Для Станиславского, как и для всех представителей русской классической и революционно-демократической эстетики, понятие художественной правды – это и правда чувств и правда как синоним истины и справедливости. Ложь и полуправда в искусстве всегда безнравственны, какими бы высокими фразами они ни прикрывались.
«Начало эстетическое – начало нравственное», – утверждал Станиславский. Этика и эстетика всегда были для него понятия нераздельные. В этом величайший гуманистический смысл и важнейшая отличительная черта русскою искусства, что не раз признавалось многими выдающимися зарубежными писателями и художниками.
В школе Станиславского бережное отношение к лучшим традициям реалистического искусства всегда сочеталось с напряженными поисками нового, с созданием новых традиций, помогающих дальнейшему развитию и совершенствованию искусства актера и режиссера.
Искусство, к которому стремился Станиславский, может возникнуть и успешно развиваться только на высокой гражданской и этической основе чистого, бескорыстного отношения к творчеству. Поэтому он придавал такое большое значение созданию в театре благоприятной творческой атмосферы. Эта атмосфера зависит от многих причин и прежде всего от того, как понимает артист свои общественные и художественные задачи.
В записных книжках он часто возвращается к проблеме: художник и общество. Должен ли артист быть служителем или прислужником обществу? Если служителем, то он хотя бы на полшага должен быть впереди зрителя, вести его за собой, помогать ему стать умнее, сознательнее, полезнее для общества, не бояться говорить зрителю правду, как бы горька иной раз она ни была.

= = = =

> **Задание**
Перечислите по тексту о Станиславском всё, что должен делать артист, если он «служитель» обществу.

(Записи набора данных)
= = = =

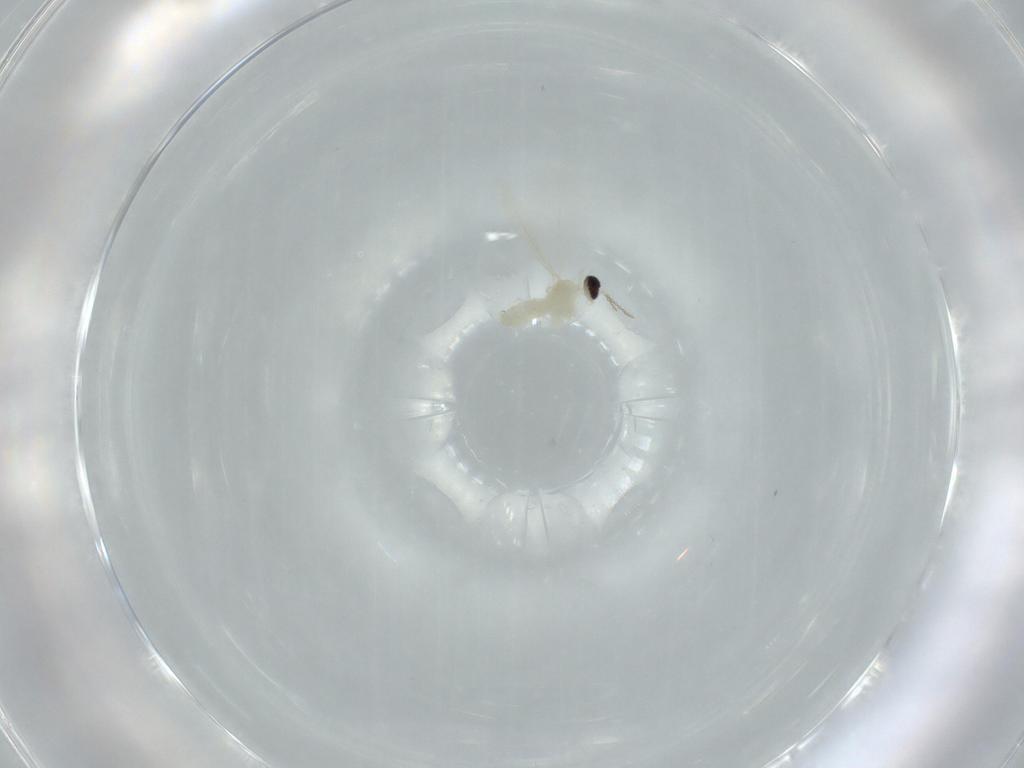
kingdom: Animalia
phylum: Arthropoda
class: Insecta
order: Diptera
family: Cecidomyiidae
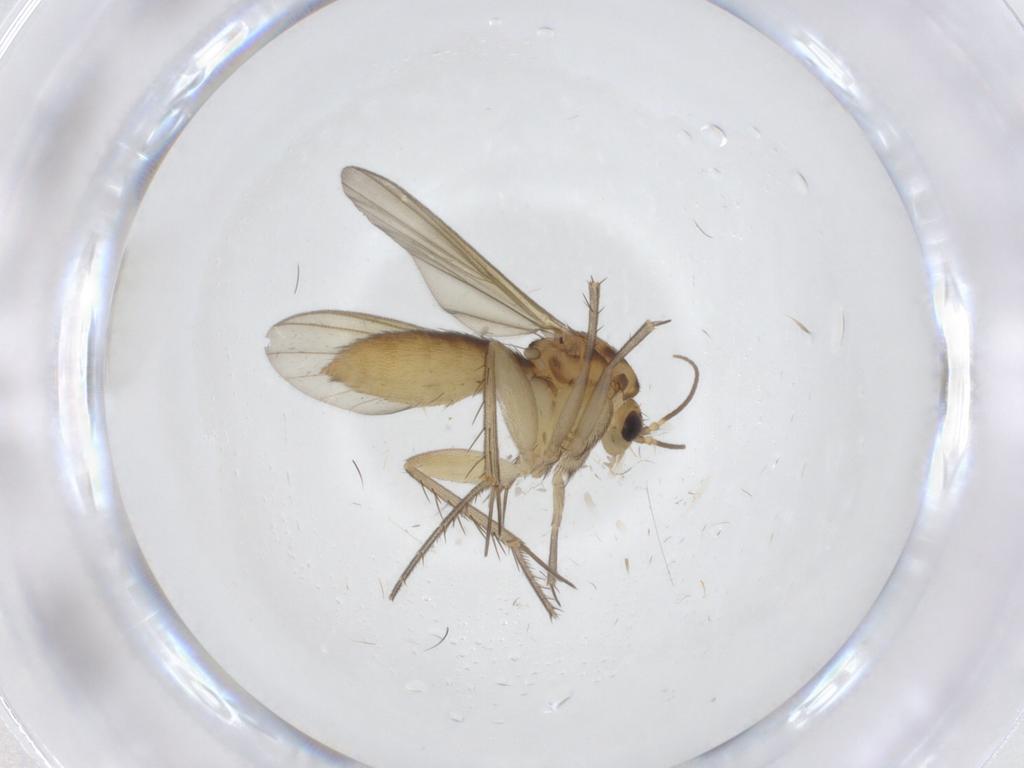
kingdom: Animalia
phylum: Arthropoda
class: Insecta
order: Diptera
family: Mycetophilidae
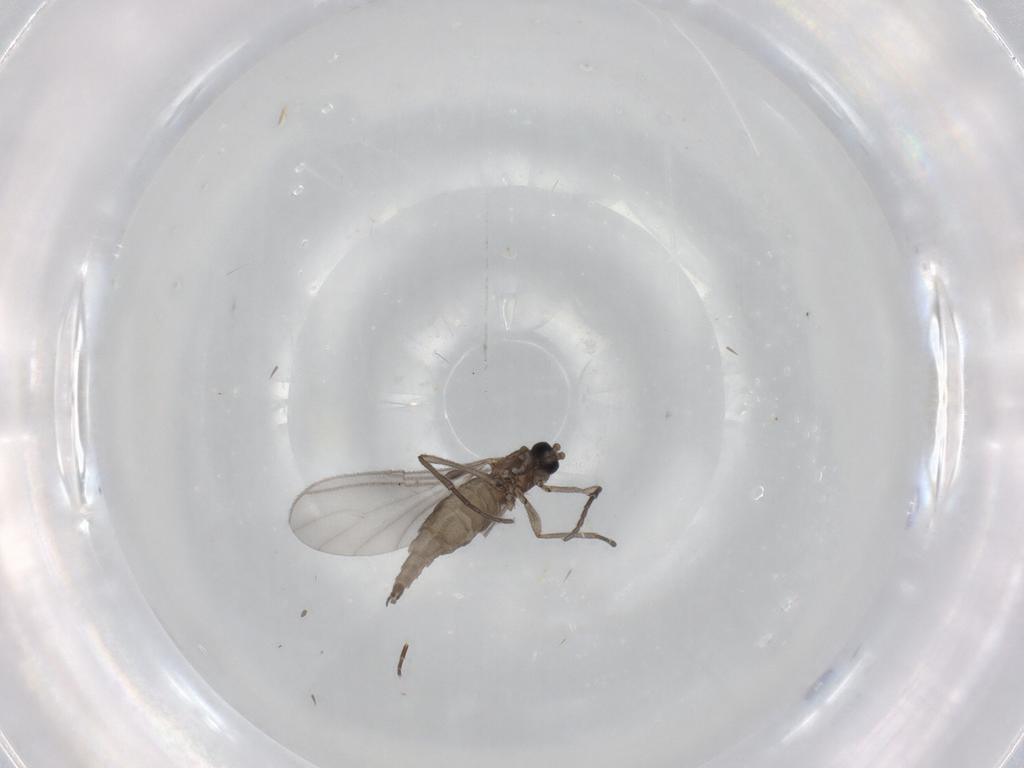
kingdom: Animalia
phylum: Arthropoda
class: Insecta
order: Diptera
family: Sciaridae
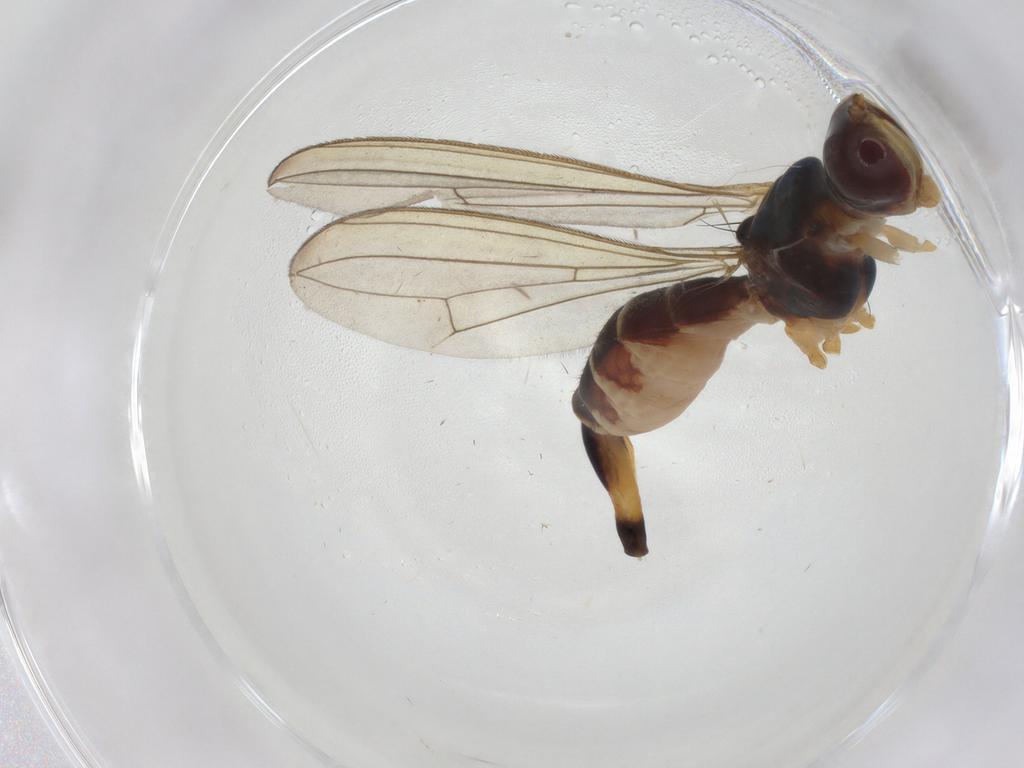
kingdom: Animalia
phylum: Arthropoda
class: Insecta
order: Diptera
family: Micropezidae
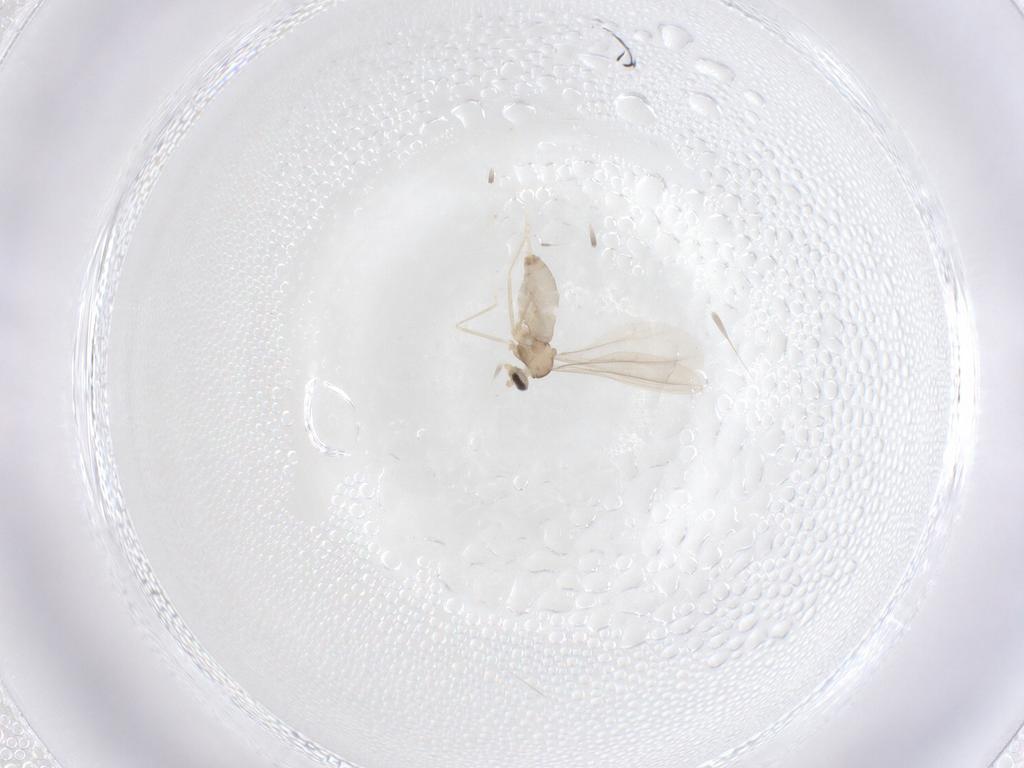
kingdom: Animalia
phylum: Arthropoda
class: Insecta
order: Diptera
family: Cecidomyiidae
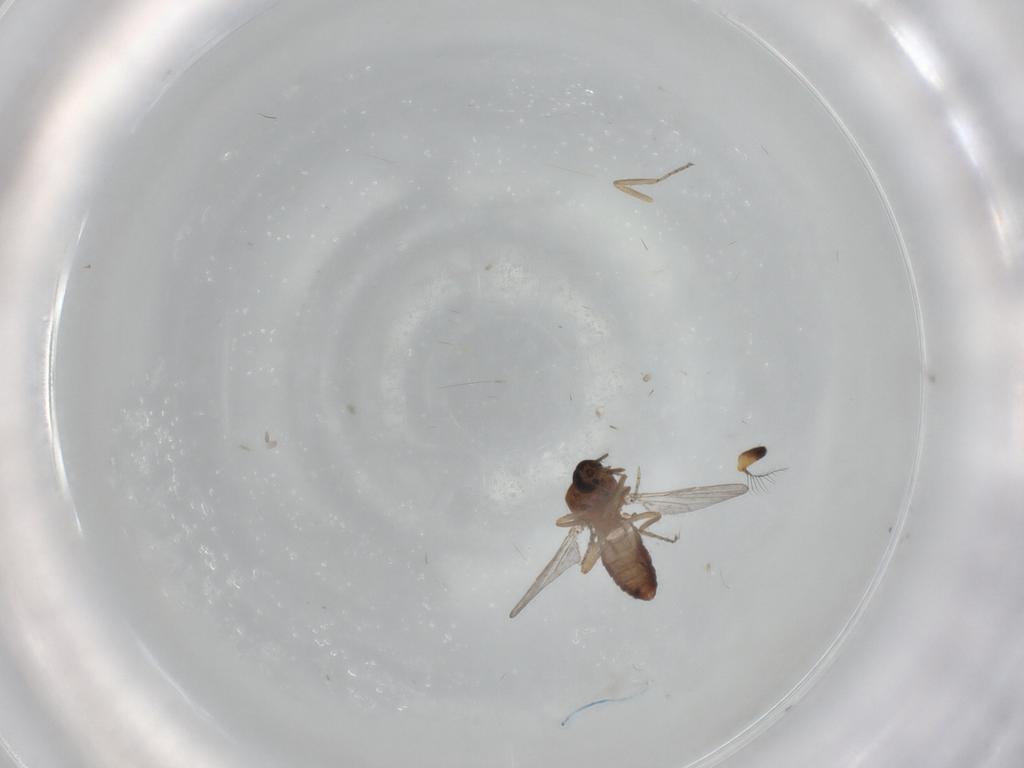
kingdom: Animalia
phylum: Arthropoda
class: Insecta
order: Diptera
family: Ceratopogonidae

= = = =

> **Результат выполнения**
1. Хотя бы на полшага быть впереди зрителя.
2. Вести зрителя за собой.
3. Помогать зрителю стать умнее, сознательнее, полезнее для общества.
4. Не бояться говорить зрителю правду, как бы горька иной раз она ни была.